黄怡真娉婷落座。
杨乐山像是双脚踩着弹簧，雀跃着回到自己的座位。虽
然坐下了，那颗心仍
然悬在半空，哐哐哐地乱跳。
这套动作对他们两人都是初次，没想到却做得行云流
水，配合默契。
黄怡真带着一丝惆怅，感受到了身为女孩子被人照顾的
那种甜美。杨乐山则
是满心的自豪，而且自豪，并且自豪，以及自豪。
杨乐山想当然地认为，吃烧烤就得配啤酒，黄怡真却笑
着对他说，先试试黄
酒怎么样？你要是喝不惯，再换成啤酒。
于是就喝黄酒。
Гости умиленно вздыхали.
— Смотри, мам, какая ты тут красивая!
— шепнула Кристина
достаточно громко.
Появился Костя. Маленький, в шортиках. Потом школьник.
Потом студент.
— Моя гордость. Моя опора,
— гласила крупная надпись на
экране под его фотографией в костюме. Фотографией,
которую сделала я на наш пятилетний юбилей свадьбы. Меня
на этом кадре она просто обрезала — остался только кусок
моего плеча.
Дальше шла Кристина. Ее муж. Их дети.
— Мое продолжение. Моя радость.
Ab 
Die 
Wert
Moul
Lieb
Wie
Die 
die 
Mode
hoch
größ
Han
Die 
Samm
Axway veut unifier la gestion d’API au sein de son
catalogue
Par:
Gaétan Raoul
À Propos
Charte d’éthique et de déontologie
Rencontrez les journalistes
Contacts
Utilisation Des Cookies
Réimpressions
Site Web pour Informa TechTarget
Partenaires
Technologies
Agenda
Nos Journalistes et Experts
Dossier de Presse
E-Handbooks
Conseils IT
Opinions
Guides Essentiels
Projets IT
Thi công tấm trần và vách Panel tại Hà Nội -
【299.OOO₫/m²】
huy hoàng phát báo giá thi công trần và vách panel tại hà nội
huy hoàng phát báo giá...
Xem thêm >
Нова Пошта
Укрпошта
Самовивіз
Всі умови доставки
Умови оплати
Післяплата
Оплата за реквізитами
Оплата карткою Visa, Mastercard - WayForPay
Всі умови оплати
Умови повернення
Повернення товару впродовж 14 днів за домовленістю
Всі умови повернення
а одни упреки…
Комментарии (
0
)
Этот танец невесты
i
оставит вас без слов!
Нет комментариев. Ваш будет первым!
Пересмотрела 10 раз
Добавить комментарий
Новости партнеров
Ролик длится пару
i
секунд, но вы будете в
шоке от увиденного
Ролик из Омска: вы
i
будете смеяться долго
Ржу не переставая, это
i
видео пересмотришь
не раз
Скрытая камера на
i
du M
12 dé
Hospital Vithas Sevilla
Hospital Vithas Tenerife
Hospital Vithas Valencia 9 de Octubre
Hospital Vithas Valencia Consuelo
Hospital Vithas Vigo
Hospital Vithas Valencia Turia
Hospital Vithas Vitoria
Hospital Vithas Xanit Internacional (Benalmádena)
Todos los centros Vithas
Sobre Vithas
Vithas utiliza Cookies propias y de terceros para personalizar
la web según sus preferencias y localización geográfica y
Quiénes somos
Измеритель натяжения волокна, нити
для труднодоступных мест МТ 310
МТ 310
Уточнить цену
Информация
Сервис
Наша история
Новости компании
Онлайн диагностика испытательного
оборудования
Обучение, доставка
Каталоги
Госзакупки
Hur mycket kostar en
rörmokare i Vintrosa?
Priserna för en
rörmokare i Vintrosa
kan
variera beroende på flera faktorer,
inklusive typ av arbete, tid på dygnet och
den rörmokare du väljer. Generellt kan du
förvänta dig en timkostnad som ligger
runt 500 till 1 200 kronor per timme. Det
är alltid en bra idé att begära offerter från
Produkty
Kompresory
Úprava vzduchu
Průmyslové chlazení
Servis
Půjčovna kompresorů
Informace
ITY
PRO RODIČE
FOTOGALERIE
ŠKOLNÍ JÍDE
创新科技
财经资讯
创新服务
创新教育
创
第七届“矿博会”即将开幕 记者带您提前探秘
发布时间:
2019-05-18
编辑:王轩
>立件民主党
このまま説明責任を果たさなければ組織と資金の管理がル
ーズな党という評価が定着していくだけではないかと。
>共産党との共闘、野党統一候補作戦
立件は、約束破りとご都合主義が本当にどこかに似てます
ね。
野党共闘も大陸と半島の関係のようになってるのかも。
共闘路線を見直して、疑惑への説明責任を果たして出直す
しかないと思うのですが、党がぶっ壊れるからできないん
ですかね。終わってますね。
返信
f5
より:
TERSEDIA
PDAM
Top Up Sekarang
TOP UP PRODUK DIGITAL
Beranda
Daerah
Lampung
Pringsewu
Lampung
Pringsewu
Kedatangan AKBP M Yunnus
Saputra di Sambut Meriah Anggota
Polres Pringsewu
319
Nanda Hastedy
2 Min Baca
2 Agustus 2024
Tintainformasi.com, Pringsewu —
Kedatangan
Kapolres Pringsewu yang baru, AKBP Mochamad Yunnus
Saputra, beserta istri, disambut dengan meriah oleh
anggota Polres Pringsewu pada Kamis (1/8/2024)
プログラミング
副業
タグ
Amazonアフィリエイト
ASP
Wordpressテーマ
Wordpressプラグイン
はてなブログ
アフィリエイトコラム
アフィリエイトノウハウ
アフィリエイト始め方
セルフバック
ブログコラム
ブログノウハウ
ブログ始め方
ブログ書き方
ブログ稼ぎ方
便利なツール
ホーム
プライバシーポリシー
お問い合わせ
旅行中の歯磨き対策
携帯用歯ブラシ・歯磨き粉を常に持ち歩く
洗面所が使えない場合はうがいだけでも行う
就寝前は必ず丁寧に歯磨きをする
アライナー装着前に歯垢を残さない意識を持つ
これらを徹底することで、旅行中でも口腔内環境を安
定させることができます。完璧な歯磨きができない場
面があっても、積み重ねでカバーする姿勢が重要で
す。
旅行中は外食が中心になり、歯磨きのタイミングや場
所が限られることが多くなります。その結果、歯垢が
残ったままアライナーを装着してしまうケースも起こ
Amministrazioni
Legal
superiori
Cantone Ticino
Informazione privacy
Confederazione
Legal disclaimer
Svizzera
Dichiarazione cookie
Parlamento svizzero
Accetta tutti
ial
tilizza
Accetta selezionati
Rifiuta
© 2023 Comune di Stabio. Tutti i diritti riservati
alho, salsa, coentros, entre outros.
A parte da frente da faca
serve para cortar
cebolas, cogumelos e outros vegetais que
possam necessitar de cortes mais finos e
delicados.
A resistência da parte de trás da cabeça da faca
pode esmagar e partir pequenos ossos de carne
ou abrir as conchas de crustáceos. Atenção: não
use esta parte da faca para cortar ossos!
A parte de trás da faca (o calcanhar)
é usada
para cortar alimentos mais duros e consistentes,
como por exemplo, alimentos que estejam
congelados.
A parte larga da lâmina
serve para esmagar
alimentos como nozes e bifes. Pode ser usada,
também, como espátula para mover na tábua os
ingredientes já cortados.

### JOB ITEM
Which lines of the listing contain the word "Cookies"? Copy each of them.

### RESULT
Utilisation Des Cookies
Vithas utiliza Cookies propias y de terceros para personalizar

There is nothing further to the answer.